_ENTRIES SHOWN_
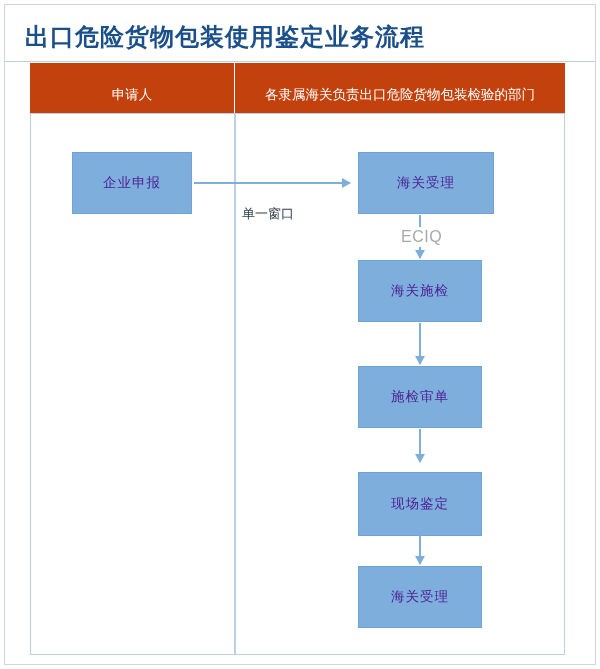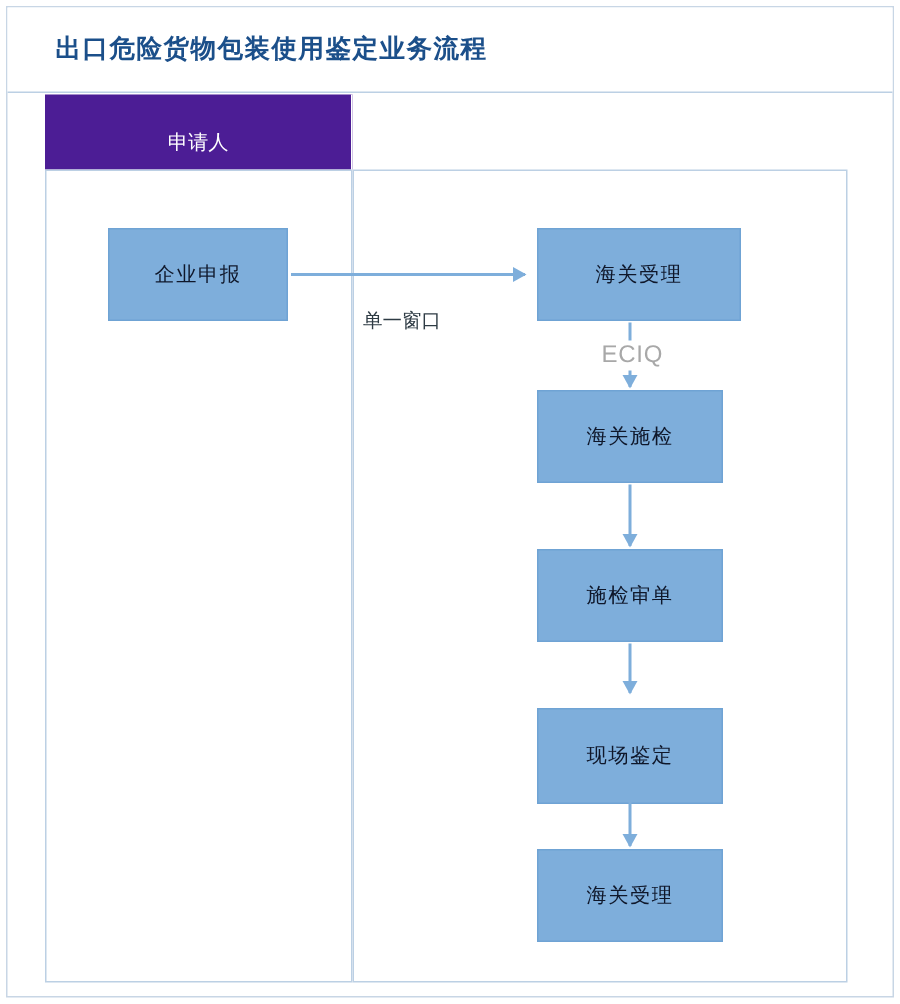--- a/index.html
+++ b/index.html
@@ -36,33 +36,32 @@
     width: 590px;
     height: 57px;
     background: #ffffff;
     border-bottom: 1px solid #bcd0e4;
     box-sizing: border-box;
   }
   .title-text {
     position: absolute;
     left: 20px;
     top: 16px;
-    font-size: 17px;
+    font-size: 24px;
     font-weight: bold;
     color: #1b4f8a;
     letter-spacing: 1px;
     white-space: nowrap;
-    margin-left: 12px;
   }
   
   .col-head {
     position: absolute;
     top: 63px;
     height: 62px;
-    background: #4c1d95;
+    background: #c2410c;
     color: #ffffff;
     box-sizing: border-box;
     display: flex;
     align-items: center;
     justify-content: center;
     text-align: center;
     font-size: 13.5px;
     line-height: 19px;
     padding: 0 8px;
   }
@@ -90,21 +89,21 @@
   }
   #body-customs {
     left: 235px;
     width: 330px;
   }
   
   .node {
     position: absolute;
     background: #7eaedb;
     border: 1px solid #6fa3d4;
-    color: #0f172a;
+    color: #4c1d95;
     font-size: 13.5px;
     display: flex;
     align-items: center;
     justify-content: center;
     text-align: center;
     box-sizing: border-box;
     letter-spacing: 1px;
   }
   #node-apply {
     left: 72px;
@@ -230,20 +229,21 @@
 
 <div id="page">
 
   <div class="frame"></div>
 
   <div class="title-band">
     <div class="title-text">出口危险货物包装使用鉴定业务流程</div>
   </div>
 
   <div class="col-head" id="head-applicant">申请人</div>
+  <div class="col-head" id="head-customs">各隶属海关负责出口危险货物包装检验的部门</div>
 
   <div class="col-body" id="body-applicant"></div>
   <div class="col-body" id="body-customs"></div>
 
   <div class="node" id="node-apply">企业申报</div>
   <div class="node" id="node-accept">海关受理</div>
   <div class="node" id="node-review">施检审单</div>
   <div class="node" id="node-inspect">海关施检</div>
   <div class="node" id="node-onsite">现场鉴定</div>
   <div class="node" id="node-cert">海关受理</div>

* * *

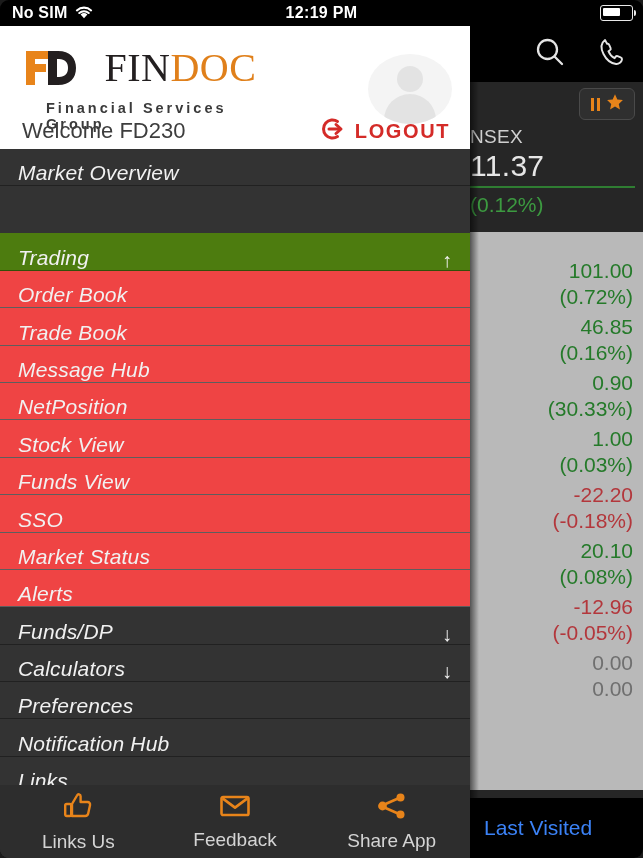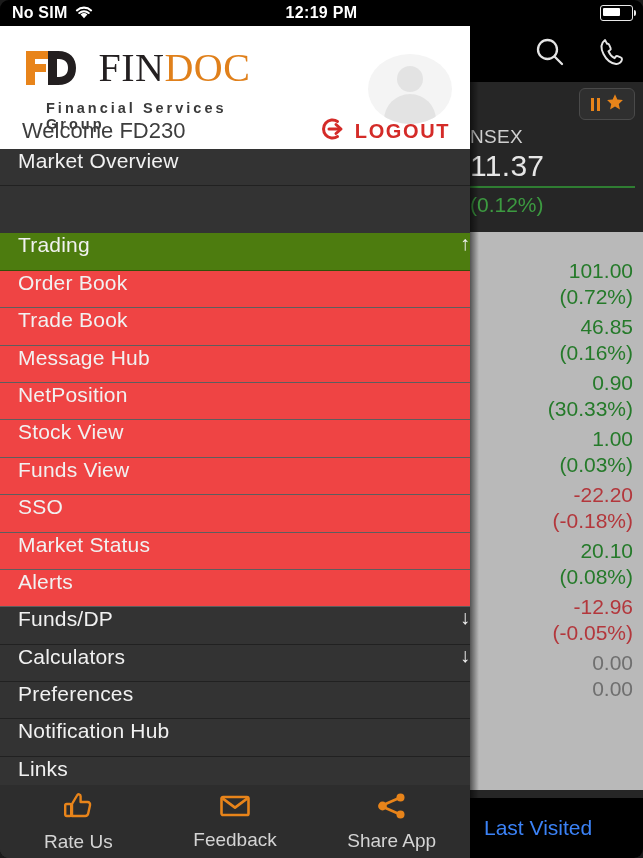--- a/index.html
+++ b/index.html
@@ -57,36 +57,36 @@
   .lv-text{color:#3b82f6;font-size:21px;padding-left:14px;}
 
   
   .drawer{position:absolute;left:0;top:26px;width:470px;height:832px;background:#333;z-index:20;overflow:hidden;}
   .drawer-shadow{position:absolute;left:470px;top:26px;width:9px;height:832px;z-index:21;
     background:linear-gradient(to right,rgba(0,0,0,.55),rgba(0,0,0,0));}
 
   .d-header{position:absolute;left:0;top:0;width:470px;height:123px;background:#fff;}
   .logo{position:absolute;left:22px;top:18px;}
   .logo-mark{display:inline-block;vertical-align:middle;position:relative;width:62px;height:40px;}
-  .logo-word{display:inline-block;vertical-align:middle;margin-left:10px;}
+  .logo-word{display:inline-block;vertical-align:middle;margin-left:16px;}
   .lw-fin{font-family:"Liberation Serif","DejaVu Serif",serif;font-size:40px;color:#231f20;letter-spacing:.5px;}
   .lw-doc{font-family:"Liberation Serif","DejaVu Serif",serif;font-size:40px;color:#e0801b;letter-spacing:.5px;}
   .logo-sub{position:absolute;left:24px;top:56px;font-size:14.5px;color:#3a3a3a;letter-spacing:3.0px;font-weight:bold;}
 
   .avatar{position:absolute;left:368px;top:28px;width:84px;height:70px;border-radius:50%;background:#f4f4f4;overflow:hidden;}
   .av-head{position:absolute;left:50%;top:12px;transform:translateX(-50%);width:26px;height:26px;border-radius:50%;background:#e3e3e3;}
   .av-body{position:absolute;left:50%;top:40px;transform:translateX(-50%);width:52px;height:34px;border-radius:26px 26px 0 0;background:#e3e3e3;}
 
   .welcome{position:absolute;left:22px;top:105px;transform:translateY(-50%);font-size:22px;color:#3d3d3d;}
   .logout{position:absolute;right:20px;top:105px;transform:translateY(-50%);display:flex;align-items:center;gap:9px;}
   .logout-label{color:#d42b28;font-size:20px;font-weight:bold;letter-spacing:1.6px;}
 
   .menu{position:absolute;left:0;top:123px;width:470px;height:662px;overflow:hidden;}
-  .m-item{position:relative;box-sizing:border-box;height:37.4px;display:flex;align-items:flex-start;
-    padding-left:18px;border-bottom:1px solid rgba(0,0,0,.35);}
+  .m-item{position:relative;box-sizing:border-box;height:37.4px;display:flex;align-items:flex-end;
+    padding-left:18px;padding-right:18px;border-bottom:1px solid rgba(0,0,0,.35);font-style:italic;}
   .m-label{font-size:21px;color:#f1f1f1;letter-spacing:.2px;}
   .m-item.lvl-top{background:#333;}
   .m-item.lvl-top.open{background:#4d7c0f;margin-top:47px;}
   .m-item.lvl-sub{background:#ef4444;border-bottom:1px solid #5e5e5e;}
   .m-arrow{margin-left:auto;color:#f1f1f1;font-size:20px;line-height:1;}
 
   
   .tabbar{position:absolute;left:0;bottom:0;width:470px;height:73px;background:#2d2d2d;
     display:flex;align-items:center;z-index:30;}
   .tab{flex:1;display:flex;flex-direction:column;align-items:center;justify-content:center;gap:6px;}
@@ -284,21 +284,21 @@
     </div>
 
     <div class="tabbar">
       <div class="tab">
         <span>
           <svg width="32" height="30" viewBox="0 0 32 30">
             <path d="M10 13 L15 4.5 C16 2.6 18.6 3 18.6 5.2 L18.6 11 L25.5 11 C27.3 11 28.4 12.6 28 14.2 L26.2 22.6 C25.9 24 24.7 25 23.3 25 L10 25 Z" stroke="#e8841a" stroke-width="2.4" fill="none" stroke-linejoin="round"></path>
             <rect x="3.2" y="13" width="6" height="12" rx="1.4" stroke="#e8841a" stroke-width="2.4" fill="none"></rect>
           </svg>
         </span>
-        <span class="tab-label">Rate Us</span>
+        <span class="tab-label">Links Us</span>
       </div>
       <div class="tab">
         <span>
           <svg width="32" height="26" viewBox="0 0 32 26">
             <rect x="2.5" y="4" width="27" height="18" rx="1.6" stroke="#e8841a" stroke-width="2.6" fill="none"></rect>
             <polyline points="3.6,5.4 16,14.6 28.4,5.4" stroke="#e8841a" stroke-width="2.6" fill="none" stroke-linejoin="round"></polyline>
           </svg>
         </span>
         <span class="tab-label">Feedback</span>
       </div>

==

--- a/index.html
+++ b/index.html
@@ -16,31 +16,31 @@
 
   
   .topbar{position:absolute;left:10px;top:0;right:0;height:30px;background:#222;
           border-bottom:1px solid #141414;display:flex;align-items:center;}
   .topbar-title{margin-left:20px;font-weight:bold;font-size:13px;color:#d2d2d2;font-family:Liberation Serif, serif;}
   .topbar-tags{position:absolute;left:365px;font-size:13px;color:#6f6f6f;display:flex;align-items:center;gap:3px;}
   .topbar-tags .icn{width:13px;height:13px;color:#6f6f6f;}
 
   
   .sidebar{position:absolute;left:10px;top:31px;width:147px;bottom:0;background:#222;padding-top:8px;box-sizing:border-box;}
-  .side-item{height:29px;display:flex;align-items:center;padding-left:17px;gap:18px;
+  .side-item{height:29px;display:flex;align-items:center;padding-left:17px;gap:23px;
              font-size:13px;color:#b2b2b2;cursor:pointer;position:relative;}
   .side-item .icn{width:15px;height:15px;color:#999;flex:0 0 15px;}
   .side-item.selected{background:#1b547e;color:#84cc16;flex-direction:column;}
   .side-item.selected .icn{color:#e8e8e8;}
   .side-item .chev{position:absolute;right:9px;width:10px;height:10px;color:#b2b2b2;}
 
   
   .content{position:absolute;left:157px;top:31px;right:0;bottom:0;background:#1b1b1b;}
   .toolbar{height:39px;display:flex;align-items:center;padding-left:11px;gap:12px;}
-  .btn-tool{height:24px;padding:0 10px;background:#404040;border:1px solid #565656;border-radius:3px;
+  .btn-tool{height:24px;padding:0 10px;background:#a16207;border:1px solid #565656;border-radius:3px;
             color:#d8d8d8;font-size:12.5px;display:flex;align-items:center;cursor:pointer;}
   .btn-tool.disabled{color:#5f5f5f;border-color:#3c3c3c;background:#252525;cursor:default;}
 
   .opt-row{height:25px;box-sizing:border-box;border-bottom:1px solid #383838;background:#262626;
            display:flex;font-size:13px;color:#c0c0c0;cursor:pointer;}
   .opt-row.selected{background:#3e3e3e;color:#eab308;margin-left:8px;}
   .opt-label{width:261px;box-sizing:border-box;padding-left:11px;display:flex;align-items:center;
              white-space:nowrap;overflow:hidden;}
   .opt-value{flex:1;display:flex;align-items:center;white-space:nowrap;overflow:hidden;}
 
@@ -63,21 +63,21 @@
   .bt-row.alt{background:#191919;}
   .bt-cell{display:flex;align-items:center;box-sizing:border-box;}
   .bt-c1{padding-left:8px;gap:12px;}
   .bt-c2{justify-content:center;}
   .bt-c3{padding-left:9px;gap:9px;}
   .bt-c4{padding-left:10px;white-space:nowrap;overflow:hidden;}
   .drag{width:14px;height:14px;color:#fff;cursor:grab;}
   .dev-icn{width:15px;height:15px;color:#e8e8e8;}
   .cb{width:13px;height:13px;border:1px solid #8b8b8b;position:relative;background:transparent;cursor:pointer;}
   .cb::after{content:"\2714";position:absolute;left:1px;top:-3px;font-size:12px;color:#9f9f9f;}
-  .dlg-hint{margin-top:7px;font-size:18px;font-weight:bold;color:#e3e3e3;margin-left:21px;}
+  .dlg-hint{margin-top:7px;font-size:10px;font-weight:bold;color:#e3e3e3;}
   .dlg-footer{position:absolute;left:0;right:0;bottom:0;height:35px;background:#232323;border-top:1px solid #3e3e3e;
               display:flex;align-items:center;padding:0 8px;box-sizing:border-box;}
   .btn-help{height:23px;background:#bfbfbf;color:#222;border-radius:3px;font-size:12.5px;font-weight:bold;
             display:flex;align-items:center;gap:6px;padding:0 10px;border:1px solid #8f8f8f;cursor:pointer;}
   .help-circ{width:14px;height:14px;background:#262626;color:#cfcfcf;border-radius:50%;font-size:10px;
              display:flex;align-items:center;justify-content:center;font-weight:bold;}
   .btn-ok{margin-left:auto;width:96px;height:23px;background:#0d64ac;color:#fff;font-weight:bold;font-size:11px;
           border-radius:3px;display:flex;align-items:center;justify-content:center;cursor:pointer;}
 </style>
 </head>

_WHAT THE TASK REQUIRES_
In the data above, which lines include "customs"? Return those lines.

_WRITTEN ANSWER_
   #body-customs {
+  <div class="col-head" id="head-customs">各隶属海关负责出口危险货物包装检验的部门</div>
   <div class="col-body" id="body-customs"></div>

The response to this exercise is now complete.